Proprio così. Perché scorrendo i Comunicati ti accorgi che la squadra irpina rischia di ripartire dai dilettanti per aver presentato una polizza fideiussoria giudicata poco affidabile dalla Covisoc nonostante la stessa presenti un indice di solvibilità tre volte superiore ai limiti stabiliti dalle norme che regolano l’iscrizione ad un campionato di calcio di serie B. Il tutto mentre per vizi di forma – l’imperfezione che descrive al meglio l’assurdo mondo pynchoniano della giustizia sportiva– Chievo e Parma restano in serie A ed il Foggia è regolarmente iscritto al prossimo campionato di serie B. Importa a pochi sapere che la Procura federale aveva chiesto la retrocessione per tutti e tre i Club rei di aver organizzato un giro di plusvalenze milionarie (Chievo), dell’inoltro di sms per addomesticare il risultato di una partita (Parma) e per aver utilizzato fondi neri per pagare gli stipendi a ben 37 tesserati, tutti, rigorosamente assolti (Foggia). Già, un semplice “vizio di forma”, l’ultima moda dello sport più amato dagli italiani.
Una imperfezione giuridica che permette di sanare ogni cosa ma che non garantisce, evidentemente, tutti allo stesso modo. Qualche esempio? L’Inter, se vogliamo parlare delle Grandi, quest’anno dalla vendita di ragazzini che non hanno giocato un minuto in Serie A ha ricavato giusto quei 40 milioni che le servivano per il Fair Play Finanziario. Il Palermo ed il Lecce, se vogliamo parlare di serie B, hanno presentato la stessa fidejussione dell’Avellino.
I misteri del calcio non giocato aumentano ma la misura è colma.
La Covisoc è uno scandalo nazionale ma va pure detto che aspetta da vent’anni che i requisiti siano resi più stringenti e soprattutto sostanziali. Bisogna, e torniamo a casi caldi di questa estate, scendere nel profondo per tutti, non ci si può fermare alla forma di qualcuno. Servono tante cose, che qui non riusciremmo neppure ad elencare, ma non dimentichiamo che serve soprattutto una maggiore solidarietà di sistema.

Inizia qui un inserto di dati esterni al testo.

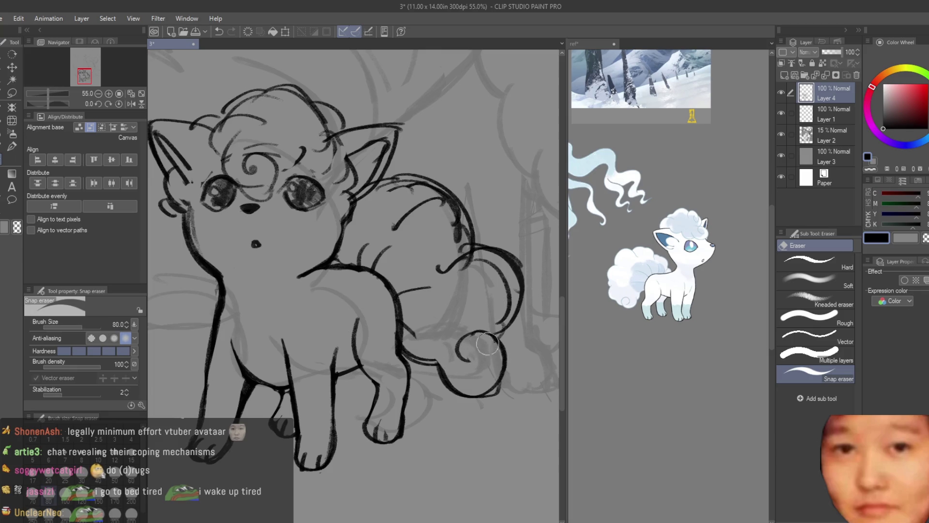
pyautogui.press('b')
pyautogui.scroll(1, 477, 330)
pyautogui.moveTo(498, 331)
pyautogui.mouseDown()
pyautogui.moveTo(460, 357)
pyautogui.moveTo(481, 399)
pyautogui.moveTo(505, 367)
pyautogui.mouseUp()
pyautogui.moveTo(496, 395); pyautogui.dragTo(427, 369)
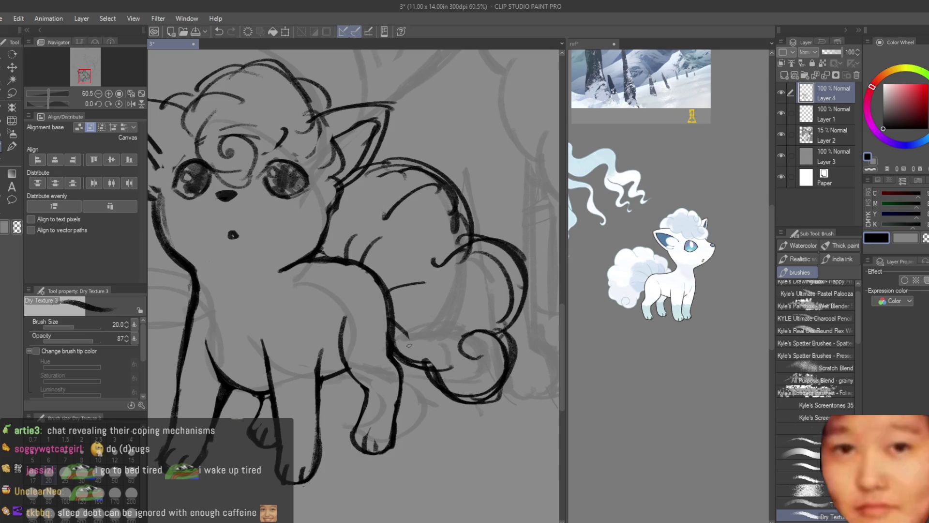
pyautogui.press('e')
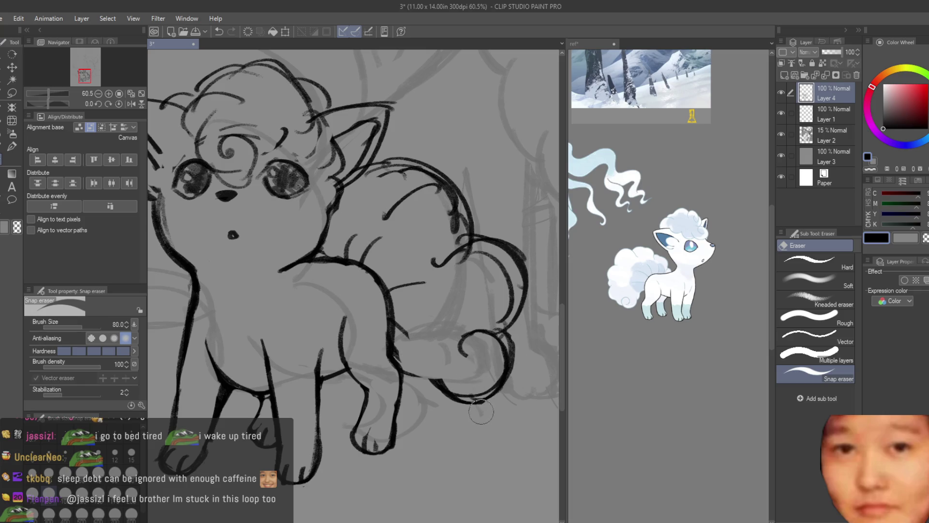
pyautogui.scroll(-3, 479, 338)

Per ora, mentre Bari e Cesena salutano il calcio che conta, si continua a non cambiare nulla e, peggio, si continua a fare di tutto per alimentare sospetti e retro pensieri su questa nave spaccata che ha poca voglia di rinnovarsi veramente per non andare giù a picco.
Un nuovo Titanic, dove l’orchestra suona, i debiti aumentano, i giudici si fanno perdonare con i vizi di forma ed i giocatori inseguono il pallone, in attesa di affondare. Mentre i tifosi, incolpevoli ed impotenti, continuano a pagare il prezzo più alto.